■ Given problem:
Rewrite the rows from the line with "scientific name: Vicia americana" up to and including the line with "genus: Harmonia", putting "everyday name" wherever "common name" appears and changing nothing else.

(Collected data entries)
"""

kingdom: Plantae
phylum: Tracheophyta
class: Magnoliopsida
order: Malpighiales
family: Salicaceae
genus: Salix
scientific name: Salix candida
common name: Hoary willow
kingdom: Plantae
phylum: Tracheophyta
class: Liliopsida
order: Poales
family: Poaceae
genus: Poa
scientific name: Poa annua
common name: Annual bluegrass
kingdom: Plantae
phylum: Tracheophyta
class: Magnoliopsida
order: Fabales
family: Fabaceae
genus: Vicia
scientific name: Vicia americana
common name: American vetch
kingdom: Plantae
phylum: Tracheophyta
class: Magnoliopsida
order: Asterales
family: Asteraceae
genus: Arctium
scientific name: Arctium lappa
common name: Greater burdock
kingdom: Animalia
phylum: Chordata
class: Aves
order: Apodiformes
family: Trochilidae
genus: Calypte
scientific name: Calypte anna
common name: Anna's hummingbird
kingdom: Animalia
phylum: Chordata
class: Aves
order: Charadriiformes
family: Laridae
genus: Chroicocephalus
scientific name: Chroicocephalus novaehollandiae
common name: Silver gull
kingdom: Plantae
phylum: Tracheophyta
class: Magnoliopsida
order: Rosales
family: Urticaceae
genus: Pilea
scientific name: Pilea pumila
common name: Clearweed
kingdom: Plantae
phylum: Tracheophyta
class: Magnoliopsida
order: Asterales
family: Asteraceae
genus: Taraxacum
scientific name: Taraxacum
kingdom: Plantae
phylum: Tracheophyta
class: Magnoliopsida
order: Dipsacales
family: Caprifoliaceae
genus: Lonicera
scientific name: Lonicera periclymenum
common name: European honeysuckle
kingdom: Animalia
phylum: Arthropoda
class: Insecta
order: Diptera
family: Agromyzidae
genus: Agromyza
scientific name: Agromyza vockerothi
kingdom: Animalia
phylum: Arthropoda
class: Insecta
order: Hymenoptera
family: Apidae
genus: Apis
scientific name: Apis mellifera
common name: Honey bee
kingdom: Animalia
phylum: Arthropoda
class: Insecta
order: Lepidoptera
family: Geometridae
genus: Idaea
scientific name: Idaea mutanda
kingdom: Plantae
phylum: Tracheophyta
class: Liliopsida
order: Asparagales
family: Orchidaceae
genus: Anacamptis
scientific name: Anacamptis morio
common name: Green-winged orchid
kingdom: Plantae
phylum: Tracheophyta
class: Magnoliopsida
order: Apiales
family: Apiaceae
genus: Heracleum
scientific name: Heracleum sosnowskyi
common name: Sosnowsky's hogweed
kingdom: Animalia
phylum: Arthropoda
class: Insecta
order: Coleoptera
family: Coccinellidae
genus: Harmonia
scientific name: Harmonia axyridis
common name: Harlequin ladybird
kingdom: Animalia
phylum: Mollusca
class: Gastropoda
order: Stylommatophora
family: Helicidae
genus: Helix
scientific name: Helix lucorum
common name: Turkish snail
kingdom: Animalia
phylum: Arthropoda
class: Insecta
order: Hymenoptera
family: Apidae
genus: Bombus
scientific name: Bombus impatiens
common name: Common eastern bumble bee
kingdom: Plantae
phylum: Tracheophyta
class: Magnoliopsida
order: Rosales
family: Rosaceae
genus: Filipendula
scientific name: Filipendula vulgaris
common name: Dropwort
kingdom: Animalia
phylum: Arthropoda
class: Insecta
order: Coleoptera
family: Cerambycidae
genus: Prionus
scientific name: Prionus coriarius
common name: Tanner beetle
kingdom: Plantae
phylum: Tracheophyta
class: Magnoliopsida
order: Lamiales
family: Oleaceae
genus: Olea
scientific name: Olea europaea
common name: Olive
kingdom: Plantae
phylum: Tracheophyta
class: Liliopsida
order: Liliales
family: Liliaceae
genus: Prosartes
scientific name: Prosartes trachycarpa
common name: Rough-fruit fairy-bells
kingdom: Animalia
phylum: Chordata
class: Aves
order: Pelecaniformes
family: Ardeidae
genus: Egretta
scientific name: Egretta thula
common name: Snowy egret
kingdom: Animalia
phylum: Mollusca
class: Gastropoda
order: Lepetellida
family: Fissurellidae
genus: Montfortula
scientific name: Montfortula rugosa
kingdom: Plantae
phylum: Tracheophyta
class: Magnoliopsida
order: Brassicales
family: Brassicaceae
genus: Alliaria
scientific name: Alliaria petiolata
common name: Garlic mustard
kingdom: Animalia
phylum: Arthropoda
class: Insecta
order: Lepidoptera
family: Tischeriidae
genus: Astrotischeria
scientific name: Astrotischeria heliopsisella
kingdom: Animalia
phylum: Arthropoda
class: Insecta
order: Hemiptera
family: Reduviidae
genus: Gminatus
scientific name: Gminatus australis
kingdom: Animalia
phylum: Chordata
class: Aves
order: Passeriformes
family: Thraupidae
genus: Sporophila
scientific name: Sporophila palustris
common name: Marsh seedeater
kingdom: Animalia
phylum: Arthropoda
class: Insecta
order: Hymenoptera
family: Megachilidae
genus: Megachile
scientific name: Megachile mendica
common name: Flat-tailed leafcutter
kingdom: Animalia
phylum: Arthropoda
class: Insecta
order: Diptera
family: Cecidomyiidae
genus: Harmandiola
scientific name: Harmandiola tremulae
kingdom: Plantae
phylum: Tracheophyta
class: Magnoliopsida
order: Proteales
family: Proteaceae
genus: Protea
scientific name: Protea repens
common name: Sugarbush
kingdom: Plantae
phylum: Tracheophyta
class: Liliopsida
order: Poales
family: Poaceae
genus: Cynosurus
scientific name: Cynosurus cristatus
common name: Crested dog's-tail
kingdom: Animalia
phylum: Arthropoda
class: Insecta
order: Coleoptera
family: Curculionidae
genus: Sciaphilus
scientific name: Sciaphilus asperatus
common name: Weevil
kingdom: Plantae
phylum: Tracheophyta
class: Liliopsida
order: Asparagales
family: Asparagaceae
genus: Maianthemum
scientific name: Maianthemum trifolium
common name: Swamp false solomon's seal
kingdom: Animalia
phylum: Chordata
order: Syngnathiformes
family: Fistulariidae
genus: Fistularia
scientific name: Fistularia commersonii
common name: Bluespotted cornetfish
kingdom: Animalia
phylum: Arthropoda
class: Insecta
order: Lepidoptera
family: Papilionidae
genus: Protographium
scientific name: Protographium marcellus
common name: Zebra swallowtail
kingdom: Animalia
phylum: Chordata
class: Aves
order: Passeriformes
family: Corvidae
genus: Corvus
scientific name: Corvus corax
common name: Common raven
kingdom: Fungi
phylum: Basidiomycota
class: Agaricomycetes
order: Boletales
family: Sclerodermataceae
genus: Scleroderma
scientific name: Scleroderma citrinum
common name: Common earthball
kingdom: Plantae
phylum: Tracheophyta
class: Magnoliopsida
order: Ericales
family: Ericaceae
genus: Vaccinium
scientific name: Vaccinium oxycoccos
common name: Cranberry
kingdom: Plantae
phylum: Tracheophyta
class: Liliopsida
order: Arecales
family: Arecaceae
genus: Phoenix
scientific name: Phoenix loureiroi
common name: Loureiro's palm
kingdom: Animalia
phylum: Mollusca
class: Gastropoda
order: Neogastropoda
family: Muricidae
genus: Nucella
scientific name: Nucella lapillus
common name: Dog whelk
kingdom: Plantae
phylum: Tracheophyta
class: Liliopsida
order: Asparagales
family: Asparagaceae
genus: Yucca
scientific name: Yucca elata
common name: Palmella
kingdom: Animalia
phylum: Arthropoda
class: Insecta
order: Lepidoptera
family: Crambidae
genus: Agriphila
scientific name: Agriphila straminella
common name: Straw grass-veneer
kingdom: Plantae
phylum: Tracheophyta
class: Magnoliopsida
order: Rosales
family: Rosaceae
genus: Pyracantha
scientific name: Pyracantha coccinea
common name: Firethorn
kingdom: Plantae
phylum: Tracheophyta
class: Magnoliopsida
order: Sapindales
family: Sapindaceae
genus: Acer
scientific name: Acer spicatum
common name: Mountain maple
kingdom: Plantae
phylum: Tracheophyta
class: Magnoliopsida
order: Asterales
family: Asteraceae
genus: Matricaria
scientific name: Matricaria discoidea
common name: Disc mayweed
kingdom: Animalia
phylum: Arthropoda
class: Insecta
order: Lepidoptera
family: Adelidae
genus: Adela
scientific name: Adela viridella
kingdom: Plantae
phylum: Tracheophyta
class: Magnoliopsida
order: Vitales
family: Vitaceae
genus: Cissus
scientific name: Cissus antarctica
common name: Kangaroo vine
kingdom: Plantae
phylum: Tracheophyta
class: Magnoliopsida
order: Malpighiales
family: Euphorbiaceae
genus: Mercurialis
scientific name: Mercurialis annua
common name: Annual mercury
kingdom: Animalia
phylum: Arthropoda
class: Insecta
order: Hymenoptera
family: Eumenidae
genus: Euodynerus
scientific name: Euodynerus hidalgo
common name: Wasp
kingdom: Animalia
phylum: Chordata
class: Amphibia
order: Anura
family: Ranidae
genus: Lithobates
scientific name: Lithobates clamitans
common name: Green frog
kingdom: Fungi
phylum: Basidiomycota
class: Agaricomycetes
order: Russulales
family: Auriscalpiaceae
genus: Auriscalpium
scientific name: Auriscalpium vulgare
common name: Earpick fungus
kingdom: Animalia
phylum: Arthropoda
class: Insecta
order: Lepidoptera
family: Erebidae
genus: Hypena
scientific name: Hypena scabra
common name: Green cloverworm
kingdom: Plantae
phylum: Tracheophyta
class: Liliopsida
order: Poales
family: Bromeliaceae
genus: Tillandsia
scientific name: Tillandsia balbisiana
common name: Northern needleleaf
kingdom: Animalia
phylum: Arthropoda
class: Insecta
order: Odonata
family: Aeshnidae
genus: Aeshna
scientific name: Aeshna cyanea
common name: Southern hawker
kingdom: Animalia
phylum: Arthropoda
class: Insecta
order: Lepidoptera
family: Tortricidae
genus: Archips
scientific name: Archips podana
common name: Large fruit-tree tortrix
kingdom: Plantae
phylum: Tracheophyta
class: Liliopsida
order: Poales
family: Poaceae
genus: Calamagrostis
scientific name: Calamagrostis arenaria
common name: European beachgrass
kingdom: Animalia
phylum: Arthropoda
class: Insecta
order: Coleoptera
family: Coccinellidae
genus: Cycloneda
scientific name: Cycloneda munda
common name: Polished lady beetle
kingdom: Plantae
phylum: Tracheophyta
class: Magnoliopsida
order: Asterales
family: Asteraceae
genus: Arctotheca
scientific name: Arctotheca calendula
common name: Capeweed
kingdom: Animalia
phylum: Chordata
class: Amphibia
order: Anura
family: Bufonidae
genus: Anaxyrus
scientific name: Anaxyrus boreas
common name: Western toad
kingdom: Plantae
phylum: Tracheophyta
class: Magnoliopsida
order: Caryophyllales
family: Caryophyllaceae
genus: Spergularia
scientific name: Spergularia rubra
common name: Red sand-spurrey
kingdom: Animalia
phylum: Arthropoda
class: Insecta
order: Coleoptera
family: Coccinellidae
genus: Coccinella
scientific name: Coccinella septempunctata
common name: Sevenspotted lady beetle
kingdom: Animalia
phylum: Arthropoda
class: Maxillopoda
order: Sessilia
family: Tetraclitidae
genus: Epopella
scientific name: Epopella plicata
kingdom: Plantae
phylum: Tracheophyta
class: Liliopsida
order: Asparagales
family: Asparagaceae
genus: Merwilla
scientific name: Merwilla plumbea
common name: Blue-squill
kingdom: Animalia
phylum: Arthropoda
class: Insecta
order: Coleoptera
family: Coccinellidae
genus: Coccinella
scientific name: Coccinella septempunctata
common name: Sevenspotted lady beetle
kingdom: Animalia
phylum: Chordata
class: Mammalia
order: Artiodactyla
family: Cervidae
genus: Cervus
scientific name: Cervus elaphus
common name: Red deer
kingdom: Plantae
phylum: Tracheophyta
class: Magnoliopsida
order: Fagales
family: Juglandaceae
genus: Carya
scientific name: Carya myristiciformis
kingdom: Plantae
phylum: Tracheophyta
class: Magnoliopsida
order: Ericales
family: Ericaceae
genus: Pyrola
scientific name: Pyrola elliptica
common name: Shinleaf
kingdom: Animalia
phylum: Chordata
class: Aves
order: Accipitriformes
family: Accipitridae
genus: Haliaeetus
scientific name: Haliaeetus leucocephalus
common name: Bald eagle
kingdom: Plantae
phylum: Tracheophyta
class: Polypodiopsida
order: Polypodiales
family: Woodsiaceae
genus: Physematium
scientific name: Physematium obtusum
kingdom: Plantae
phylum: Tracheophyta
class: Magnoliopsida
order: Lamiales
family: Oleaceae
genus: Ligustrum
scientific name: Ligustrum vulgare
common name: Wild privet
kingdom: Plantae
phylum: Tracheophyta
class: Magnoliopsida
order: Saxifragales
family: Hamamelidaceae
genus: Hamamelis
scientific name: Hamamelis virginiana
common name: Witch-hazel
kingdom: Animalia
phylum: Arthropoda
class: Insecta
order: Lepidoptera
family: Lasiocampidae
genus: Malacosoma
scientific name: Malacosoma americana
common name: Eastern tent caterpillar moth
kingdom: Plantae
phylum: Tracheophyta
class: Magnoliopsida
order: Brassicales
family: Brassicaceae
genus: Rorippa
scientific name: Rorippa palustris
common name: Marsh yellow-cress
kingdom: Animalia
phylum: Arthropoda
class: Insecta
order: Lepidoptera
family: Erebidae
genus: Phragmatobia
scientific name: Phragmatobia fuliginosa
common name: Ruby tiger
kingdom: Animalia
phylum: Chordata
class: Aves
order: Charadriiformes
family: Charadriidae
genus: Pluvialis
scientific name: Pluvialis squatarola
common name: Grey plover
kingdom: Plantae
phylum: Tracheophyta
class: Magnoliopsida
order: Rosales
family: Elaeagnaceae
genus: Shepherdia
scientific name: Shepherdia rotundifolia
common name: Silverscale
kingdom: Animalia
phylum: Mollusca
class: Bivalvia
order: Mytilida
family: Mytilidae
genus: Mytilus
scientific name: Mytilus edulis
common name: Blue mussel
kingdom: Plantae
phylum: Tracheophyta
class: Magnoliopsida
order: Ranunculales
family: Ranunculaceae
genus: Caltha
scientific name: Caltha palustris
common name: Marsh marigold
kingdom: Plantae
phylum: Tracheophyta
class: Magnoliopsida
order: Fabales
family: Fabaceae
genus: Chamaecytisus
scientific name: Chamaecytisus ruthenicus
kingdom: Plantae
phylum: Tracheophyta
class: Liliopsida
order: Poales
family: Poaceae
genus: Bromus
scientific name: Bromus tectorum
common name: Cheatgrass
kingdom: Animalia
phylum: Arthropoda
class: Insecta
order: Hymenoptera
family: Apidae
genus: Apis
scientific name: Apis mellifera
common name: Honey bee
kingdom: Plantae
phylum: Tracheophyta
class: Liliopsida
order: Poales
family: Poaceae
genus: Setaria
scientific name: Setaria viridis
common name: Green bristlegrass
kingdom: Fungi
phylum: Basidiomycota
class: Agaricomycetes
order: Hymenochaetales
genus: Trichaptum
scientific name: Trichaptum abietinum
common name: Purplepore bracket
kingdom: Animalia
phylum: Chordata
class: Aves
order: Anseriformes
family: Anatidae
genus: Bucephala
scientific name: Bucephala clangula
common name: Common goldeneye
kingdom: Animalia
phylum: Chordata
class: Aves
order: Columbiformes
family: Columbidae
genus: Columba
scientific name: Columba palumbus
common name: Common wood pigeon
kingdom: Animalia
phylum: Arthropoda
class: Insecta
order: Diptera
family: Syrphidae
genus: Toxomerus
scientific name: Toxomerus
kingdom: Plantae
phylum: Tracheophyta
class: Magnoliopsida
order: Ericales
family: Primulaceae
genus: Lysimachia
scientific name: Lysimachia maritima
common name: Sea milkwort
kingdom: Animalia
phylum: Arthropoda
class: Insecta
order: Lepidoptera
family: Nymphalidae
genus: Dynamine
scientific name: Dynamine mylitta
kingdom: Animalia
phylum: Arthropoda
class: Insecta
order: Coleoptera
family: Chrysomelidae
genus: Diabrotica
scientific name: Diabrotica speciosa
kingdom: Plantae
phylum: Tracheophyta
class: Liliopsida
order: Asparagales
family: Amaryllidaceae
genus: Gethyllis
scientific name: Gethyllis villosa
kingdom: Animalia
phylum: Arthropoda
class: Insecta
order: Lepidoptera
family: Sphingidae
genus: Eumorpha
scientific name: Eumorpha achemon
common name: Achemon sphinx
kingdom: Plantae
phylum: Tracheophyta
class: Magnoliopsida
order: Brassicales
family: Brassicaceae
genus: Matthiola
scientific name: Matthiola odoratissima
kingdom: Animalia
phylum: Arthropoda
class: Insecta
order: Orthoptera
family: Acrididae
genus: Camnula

"""

■ Result of this task:
scientific name: Vicia americana
everyday name: American vetch
kingdom: Plantae
phylum: Tracheophyta
class: Magnoliopsida
order: Asterales
family: Asteraceae
genus: Arctium
scientific name: Arctium lappa
everyday name: Greater burdock
kingdom: Animalia
phylum: Chordata
class: Aves
order: Apodiformes
family: Trochilidae
genus: Calypte
scientific name: Calypte anna
everyday name: Anna's hummingbird
kingdom: Animalia
phylum: Chordata
class: Aves
order: Charadriiformes
family: Laridae
genus: Chroicocephalus
scientific name: Chroicocephalus novaehollandiae
everyday name: Silver gull
kingdom: Plantae
phylum: Tracheophyta
class: Magnoliopsida
order: Rosales
family: Urticaceae
genus: Pilea
scientific name: Pilea pumila
everyday name: Clearweed
kingdom: Plantae
phylum: Tracheophyta
class: Magnoliopsida
order: Asterales
family: Asteraceae
genus: Taraxacum
scientific name: Taraxacum
kingdom: Plantae
phylum: Tracheophyta
class: Magnoliopsida
order: Dipsacales
family: Caprifoliaceae
genus: Lonicera
scientific name: Lonicera periclymenum
everyday name: European honeysuckle
kingdom: Animalia
phylum: Arthropoda
class: Insecta
order: Diptera
family: Agromyzidae
genus: Agromyza
scientific name: Agromyza vockerothi
kingdom: Animalia
phylum: Arthropoda
class: Insecta
order: Hymenoptera
family: Apidae
genus: Apis
scientific name: Apis mellifera
everyday name: Honey bee
kingdom: Animalia
phylum: Arthropoda
class: Insecta
order: Lepidoptera
family: Geometridae
genus: Idaea
scientific name: Idaea mutanda
kingdom: Plantae
phylum: Tracheophyta
class: Liliopsida
order: Asparagales
family: Orchidaceae
genus: Anacamptis
scientific name: Anacamptis morio
everyday name: Green-winged orchid
kingdom: Plantae
phylum: Tracheophyta
class: Magnoliopsida
order: Apiales
family: Apiaceae
genus: Heracleum
scientific name: Heracleum sosnowskyi
everyday name: Sosnowsky's hogweed
kingdom: Animalia
phylum: Arthropoda
class: Insecta
order: Coleoptera
family: Coccinellidae
genus: Harmonia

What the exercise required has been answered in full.